Jam belajar di Indonesia memang sering kali mendapat sorotan. Kebijakan siswa masuk pukul 07.00 hingga pukul 15.30 dianggap terlalu lama di sekolah. Pembelajaran tidak lagi kondusif ketika pembelajaran terlalu lama. Belum lagi di saat anak-anak lelah belajar di sekolah, masih banyak tugas di rumah.
Beberapa negara yang tingkat pendidikannya bagus menerapkan jam masuk sekolah berbeda. Finlandia, negara dengan tingkat kebahagiaan nomor satu di dunia menerapkan pembelajaran di SMA mulai pukul 09.00 sampai pukul 14.45. Australia menerapkan pembelajaran mulai pukul 08.30 sampai pukul 15.00. Swedia menerapkan pembelajaran mulai pukul 08.30 sampai pukul 15.00. Sedangkan Jepang menerapkan pembelajaran mulai pukul 08.00 hingga pukul 15.00 – 16.00.
Berbagai negara tersebut mungkin tidak selalu bisa diterapkan di negara kita. Beberapa pihak menyampaikan bahwa masing-masing negara memiliki kebijakan yang berbeda terkait jam masuk sekolah. Hal tersebut sesuai lingkungan dan kebutuhan siswanya.
Namun di sisi lain, dilema kurangnya kontrol anak di luar sekolah juga menjadi masalah di sekitar kita. Anak dianggap aman berlama-lama di sekolah dibanding berkeliaran di luar sekolah. Hal itu tidak sepenuhnya salah. Pada kenyataannya memang lingkungan di luar sekolah tidak membentuk masyarakat menjadi pembelajar yang baik.
Kita lihat saja di sekitar kita, remaja di luar sibuk berbincang-bincang di kafe, di warung kopi, atau sekadar bercanda di bahu jalan. Tak satu pun di antara mereka menghabiskan waktu untuk membaca. Perpustakaan sepi pengunjung. Mereka tertawa terbahak-bahak membahas banyak hal namun tidak untuk belajar. Bahkan belajar tentang hidup.
Namun, sudah tepatkah kebijakan masuk sekolah pukul 05.00 Wita? Tentu saja jawabannya tidak. Lama belajar di sekolah bukanlah satu-satunya kriteria ketercapaian proses pembelajaran. Hal tersebut tampak nyata ketika guru masih memberikan tugas tambahan di rumah. Tugas tersebut sebagai tanda bahwa pembelajaran di sekolah belum cukup untuk mencapai tujuan pembelajaran.

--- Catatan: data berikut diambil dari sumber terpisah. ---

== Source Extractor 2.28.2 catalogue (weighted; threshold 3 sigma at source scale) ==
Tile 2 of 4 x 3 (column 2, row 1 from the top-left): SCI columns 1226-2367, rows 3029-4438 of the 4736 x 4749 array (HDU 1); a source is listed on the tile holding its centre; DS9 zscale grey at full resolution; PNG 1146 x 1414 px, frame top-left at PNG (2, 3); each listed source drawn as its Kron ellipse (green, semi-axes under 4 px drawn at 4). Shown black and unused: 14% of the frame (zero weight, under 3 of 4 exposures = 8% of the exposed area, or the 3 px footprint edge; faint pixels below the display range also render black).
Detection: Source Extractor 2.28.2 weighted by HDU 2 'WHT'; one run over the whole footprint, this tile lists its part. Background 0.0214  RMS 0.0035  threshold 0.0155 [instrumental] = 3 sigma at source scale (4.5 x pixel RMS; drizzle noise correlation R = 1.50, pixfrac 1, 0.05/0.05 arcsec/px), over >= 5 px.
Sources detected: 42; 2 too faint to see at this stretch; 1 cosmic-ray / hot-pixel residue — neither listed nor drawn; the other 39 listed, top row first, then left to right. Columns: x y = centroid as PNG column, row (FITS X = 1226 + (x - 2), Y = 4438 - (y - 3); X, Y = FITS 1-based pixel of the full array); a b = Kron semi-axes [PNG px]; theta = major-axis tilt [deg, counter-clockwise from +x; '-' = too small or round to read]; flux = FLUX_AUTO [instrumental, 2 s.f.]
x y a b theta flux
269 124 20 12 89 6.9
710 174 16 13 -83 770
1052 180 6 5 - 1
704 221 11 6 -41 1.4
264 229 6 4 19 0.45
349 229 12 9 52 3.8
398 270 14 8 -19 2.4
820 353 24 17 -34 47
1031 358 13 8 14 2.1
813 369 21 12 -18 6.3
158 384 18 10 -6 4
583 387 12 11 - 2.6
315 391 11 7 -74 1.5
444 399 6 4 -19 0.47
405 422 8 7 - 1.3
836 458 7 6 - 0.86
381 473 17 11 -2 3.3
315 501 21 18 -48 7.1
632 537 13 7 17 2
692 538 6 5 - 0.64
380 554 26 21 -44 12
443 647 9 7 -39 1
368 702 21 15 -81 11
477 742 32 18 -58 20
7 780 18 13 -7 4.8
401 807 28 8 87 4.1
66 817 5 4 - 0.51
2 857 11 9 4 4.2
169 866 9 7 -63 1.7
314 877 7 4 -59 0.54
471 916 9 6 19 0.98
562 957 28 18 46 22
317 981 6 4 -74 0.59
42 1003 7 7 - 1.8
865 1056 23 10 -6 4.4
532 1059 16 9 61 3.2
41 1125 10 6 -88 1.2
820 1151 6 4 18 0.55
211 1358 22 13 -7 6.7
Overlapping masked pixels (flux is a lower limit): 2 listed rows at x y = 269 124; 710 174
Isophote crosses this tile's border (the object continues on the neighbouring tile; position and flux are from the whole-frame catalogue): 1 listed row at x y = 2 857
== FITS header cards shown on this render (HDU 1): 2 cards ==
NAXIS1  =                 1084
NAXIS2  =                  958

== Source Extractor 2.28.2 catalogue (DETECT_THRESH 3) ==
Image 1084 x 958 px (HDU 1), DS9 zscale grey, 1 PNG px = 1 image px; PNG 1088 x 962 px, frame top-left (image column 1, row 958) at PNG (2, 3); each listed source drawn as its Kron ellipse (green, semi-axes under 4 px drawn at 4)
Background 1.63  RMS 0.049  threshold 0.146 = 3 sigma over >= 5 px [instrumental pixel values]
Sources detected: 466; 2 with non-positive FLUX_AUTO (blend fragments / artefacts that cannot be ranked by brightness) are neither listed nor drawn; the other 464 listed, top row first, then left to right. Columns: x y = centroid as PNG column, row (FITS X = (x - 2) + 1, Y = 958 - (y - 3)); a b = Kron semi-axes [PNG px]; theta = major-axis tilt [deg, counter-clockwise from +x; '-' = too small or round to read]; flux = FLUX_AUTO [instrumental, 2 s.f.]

Banyaknya tugas rumah menandakan pembelajaran di dalam kelas tidak tercapai dengan maksimal. Ada tugas yang bisa diselesaikan di luar jam megajar. Namun jika setiap hari ada tugas yang diberikan guru, itu sebagai penanda pembelajaran di kelas belum tercapai.
Hal lain yang mengindikasikan belum tercapainya tujuan pendidikan kita adalah hasil riset IQ. Hasil riset, rerata IQ Indonesia berada pada posisi 78,49. Jika pembelajaran sudah dilaksanakan di sekolah selama 8 jam sehari dan masih ada tugas rumah, mengapa rerata IQ kita hanya 78,49? Apa yang salah dengan pendidikan kita? Masihkah perlu belajar berlama-lama di sekolah?
Tidak dapat dipungkiri, pendidikan kita memang masih jauh dari harapan. Namun hal itu bukan semata kesalahan dari sekolah. Sebab pendidikan seyogyanya bukan hanya dari sekolah. Pendidikan adalah dari rumah, masyarakat, media, pemerintah, dan sekolah. Kita dididik oleh alam, lingkungan, masyarakat, pemerintah, media, baru sekolah.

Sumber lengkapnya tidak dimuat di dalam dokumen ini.